▸ **Available records**
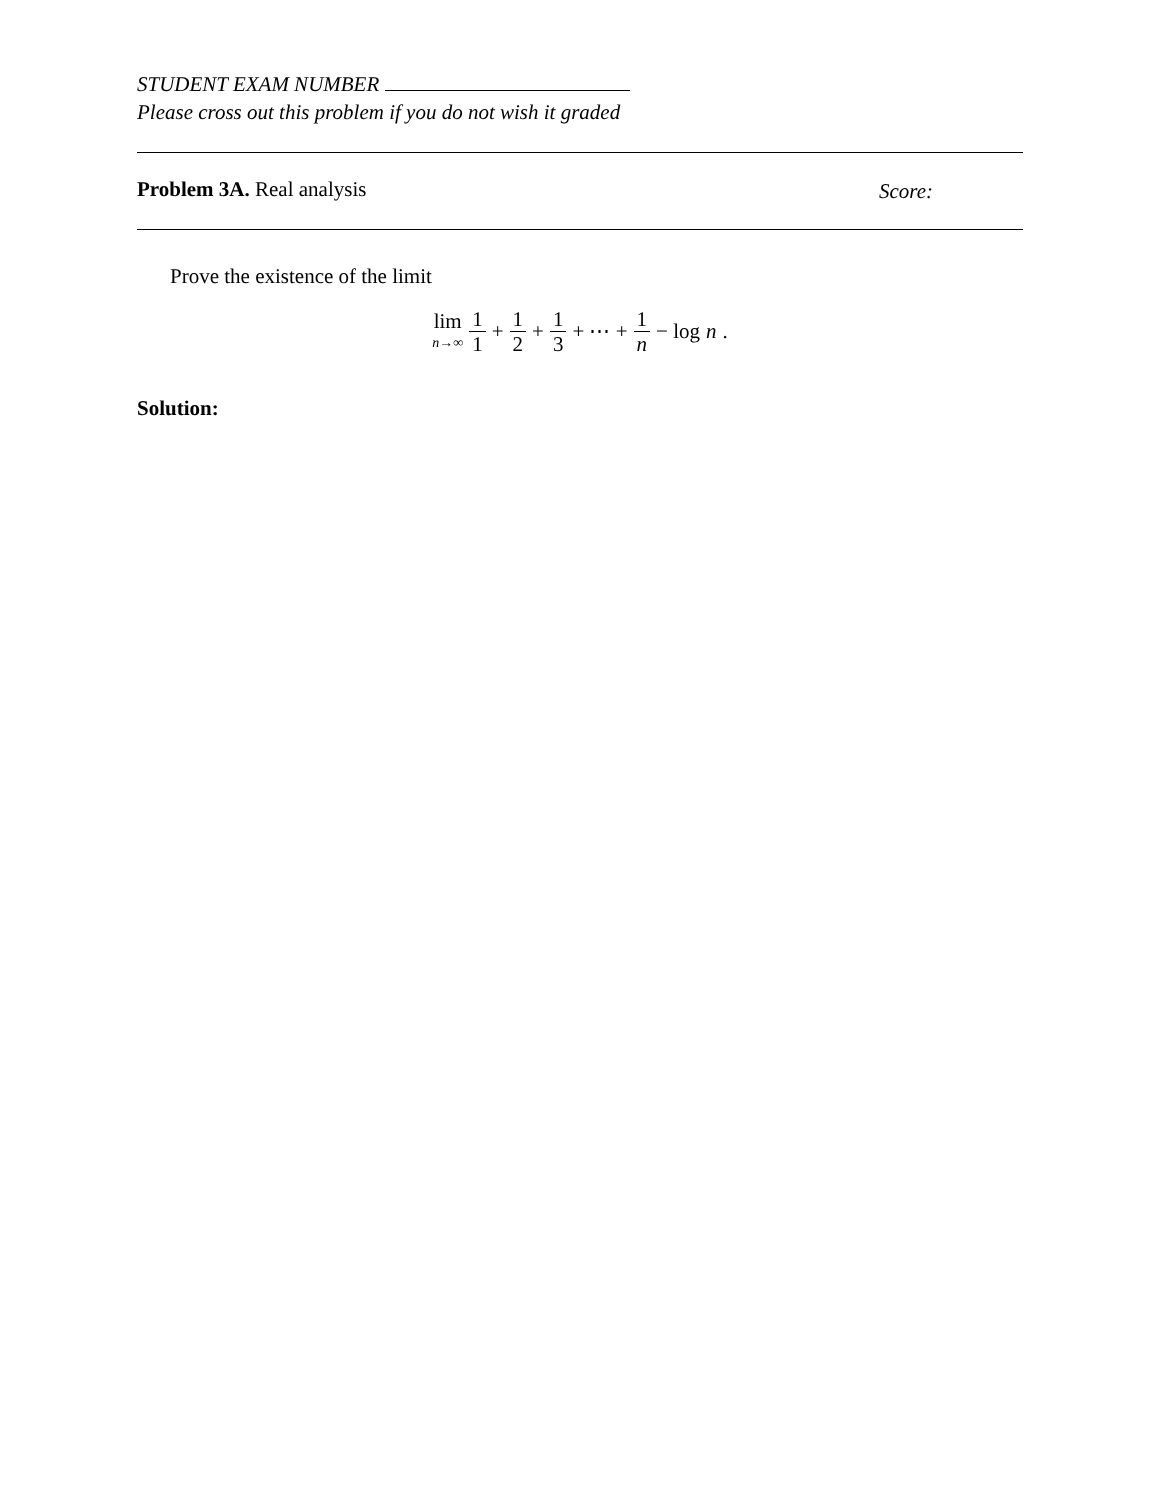STUDENT EXAM NUMBER
Please cross out this problem if you do not wish it graded
Problem 3A. Real analysis
Score:
Prove the existence of the limit
lim n→∞ 1 1 + 1 2 + 1 3 + ⋯ + 1 n − log n.
Solution:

▸ **How to complete this task**
Transcribe the records in full and exactly. Pictures stay out.

▸ **Answer below**
STUDENT EXAM NUMBER
Please cross out this problem if you do not wish it graded
Problem 3A. Real analysis
Score:
Prove the existence of the limit
lim n→∞ 1 1 + 1 2 + 1 3 + ⋯ + 1 n − log n.
Solution:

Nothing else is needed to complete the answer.